**Work task:** For each line of the listing that holds "pixel", show the full line.

**Data provided:**

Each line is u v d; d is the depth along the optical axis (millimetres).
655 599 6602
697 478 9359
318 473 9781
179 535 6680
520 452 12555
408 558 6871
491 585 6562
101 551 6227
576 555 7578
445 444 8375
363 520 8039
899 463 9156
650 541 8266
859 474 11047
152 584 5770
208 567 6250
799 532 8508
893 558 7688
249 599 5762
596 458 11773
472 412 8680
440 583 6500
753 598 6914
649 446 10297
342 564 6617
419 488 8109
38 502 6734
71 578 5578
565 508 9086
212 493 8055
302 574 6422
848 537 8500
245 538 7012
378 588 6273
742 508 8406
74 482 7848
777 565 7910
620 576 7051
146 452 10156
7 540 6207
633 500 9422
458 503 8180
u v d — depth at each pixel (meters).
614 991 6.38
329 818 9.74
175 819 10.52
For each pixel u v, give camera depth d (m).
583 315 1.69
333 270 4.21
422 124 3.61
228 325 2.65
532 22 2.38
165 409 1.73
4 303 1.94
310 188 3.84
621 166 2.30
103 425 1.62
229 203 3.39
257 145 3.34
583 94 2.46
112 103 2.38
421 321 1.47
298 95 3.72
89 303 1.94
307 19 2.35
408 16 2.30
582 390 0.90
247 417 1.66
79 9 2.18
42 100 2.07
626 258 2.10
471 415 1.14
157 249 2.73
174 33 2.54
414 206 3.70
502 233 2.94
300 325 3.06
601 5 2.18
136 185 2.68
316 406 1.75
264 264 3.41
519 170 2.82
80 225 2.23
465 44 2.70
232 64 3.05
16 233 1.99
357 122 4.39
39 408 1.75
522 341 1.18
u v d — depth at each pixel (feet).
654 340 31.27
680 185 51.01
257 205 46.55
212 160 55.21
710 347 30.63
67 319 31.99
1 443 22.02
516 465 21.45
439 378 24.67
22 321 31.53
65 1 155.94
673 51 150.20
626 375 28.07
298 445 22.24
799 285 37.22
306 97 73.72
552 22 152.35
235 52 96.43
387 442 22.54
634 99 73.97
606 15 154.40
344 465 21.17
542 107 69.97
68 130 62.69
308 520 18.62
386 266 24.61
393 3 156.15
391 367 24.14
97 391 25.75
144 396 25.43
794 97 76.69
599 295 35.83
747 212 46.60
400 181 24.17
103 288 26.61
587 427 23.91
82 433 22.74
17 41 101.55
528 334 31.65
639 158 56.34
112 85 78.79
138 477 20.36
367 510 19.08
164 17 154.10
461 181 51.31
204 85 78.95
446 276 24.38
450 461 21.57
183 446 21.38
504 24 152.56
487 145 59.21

**Answer below:**
u v d — depth at each pixel (meters).
For each pixel u v, give camera depth d (m).
u v d — depth at each pixel (feet).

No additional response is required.